Verein warnt vor "stillem Kultursterben"

Der Bundesverband Freie Darstellende Künste e.V. sorgt sich wegen der anhaltenden Corona-Maßnahmen um die Zukunft der Künstler in Deutschland. Viele Kunstschaffende hätten bis zur Jahresmitte mit den staatlichen Hilfen überleben können, sagte der Geschäftsführer des Vereins, Stephan Behrmann, im Deutschlandfunk. "Wenn wir auf die zweite Jahreshälfte gucken und auf das, was dann, auch 2022, passiert, da ist eine große Sorge, dass viele das nicht überleben", sagte Behrmann. Es gebe neben den Insolvenzzahlen auch ein "stilles Kultursterben", bei dem viele den Beruf wechselten oder nicht mehr zur Verfügung stünden. "Und wenn das passiert - diese Strukturen sind dann irreversibel kaputt und nicht zu ersetzen", so Behrmann.

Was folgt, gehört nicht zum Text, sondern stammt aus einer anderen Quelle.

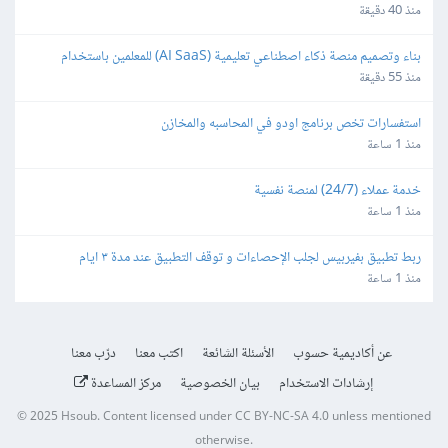
منذ 40 دقيقة
بناء وتصميم منصة ذكاء اصطناعي تعليمية (AI SaaS) للمعلمين باستخدام 
Bubble.io
منذ 55 دقيقة
استفسارات تخص برنامج اودو في المحاسبه والمخازن
منذ 1 ساعة
خدمة عملاء (24/7) لمنصة نفسية
منذ 1 ساعة
ربط تطبيق بفيربيس لجلب الإحصاءات و توقف التطبيق عند مدة ٣ ايام
منذ 1 ساعة
عن أكاديمية حسوب
الأسئلة الشائعة
اكتب معنا
درّب معنا
إرشادات الاستخدام
بيان الخصوصية
مركز المساعدة
© 2025
Hsoub
.
Content licensed under
CC BY-NC-SA 4.0
unless mentioned
otherwise.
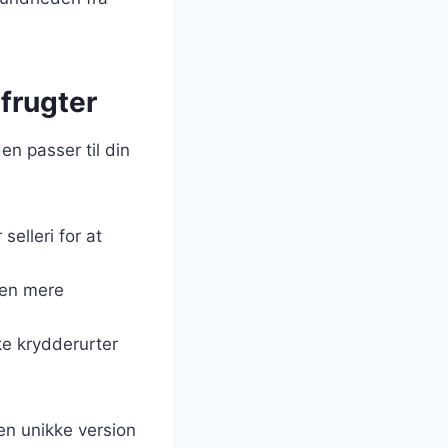
dfrugter
n passer til din
selleri for at
tten mere
iske krydderurter
en unikke version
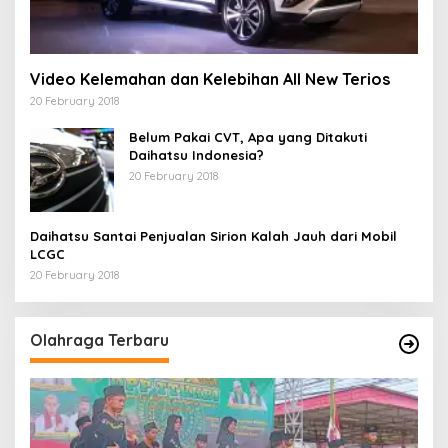
Video Kelemahan dan Kelebihan All New Terios
20 February 2018
Belum Pakai CVT, Apa yang Ditakuti
Daihatsu Indonesia?
20 February 2018
Daihatsu Santai Penjualan Sirion Kalah Jauh dari Mobil
LCGC
20 February 2018
Olahraga Terbaru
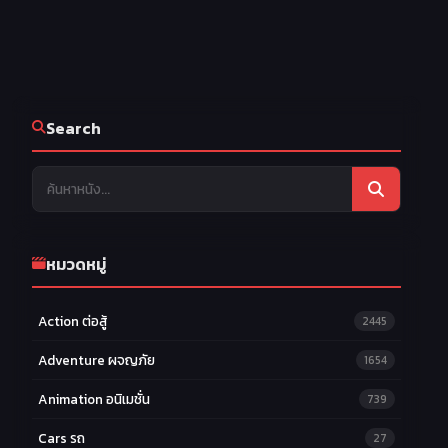
Search
หมวดหมู่
Action ต่อสู้
2445
Adventure ผจญภัย
1654
Animation อนิเมชั่น
739
Cars รถ
27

Fritz-Reuter-Literaturpreis an Gisbert Strotdrees

Der Journalist und Historiker Gisbert Strotdrees erhält den Fritz-Reuter-Literaturpreis für sein Buch "Im Anfang war die Woort. Flurnamen in Westfalen". Das Buch basiert auf einer Artikelserie des Autors im "Wochenblatt für Landwirtschaft und Landleben" in Münster, wie das Fritz-Reuter-Literaturmusem in Stavenhagen mitteilte. Strotdrees hat laut Jury die Erkenntnisse aus dem "Westfälischen Flurnamenatlas" zu einer hochinteressanten Lektüre für jedermann aufbereitet und Sprachgeschichte, Sprachgeographie, Siedlungsgeschichte sowie Landwirtschaftsgeschichte verwoben. Der Preis ist mit 2.000 Euro dotiert.

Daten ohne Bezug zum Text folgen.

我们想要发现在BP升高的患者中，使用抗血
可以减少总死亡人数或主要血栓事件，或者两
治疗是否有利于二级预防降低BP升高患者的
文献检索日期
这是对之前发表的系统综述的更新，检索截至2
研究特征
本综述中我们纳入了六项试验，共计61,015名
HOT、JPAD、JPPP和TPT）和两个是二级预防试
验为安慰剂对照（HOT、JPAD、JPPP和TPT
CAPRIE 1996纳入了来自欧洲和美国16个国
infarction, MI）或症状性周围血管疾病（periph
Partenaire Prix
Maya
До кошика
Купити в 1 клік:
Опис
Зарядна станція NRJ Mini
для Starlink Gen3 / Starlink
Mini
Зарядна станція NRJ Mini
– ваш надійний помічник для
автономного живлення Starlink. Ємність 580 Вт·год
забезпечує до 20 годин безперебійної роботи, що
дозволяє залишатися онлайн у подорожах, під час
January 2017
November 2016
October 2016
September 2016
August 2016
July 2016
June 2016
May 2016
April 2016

Literaturfestival "lit.Ruhr" mit guter Auslastung beendet

Mit dem Themenabend "Alles Idioten" mit der Komikerin Cordula Stratmann und dem Schauspieler Bjarne Mädel ist am Sonntagabend das Literaturfestival "lit.Ruhr" zu Ende gegangen. Ungeachtet vielerorts steigender Corona-Infektionszahlen war die vierte Ausgabe der "lit.Ruhr" in den vergangenen Tagen gut ausgelastet, wie eine Sprecherin mitteilte. Insgesamt hätten rund 10.000 Besucher an den 69 Veranstaltungen teilgenommen. Das entspreche einer Auslastung von 92 Prozent. Die Veranstaltung fand unter verschärften Hygienemaßnahmen auf dem Gelände der Zeche Zollverein in Essen statt.

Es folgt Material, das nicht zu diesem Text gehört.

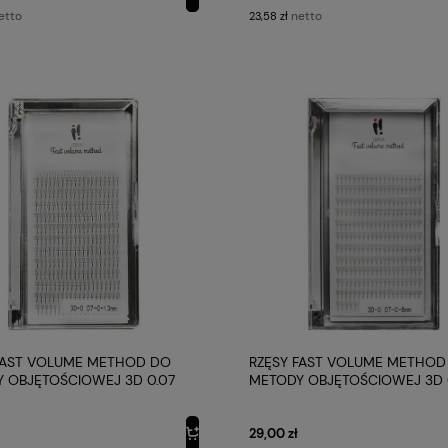
etto
netto
23,58 zł
FAST VOLUME METHOD DO
RZĘSY FAST VOLUME METHOD
 OBJĘTOŚCIOWEJ 3D 0.07
METODY OBJĘTOŚCIOWEJ 3D 
 C 13MM IBRA MAKEUP
PROFIL C 8MM IBRA MAKEUP
29,00 zł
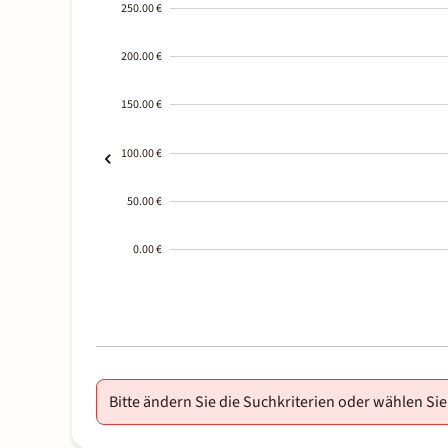
250.00 €
200.00 €
150.00 €
100.00 €
50.00 €
0.00 €
2000-
01-02
Bitte ändern Sie die Suchkriterien oder wählen Sie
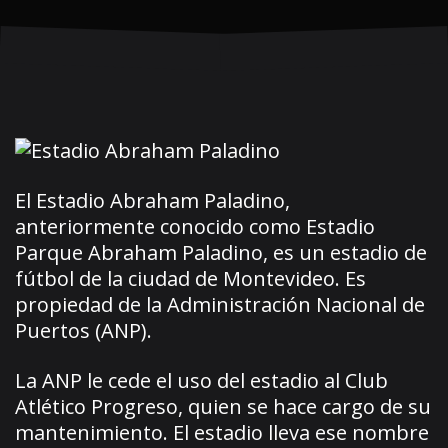
El Estadio Abraham Paladino,
anteriormente conocido como Estadio
Parque Abraham Paladino, es un estadio de
fútbol de la ciudad de Montevideo. Es
propiedad de la Administración Nacional de
Puertos (ANP).
La ANP le cede el uso del estadio al Club
Atlético Progreso, quien se hace cargo de su
mantenimiento. El estadio lleva ese nombre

Kolumbus-Statue in Mexiko-Stadt abgebaut

Angesichts drohender Proteste gegen die Verherrlichung des kolonialen Erbes ist in Mexiko-Stadt eine Statue von Christoph Kolumbus abgebaut worden. Linke Gruppen hatten damit gedroht, die Figur des Seefahrers morgen vom Sockel zu stoßen. Am 12. Oktober wird in zahlreichen Ländern an die Ankunft von Kolumbus in Amerika im Jahr 1492 erinnert. Bürgermeisterin Sheinbaum plädierte für eine Debatte darüber, ob die Figur überhaupt wieder aufgestellt werden sollte. Zuletzt hatte es in den USA immer wieder Proteste gegen die Statuen von Sklavenhaltern und Generälen der Südstaaten gegeben. Auch in Europa wird zunehmend kritisch über den Umgang mit dem kolonialen Erbe diskutiert.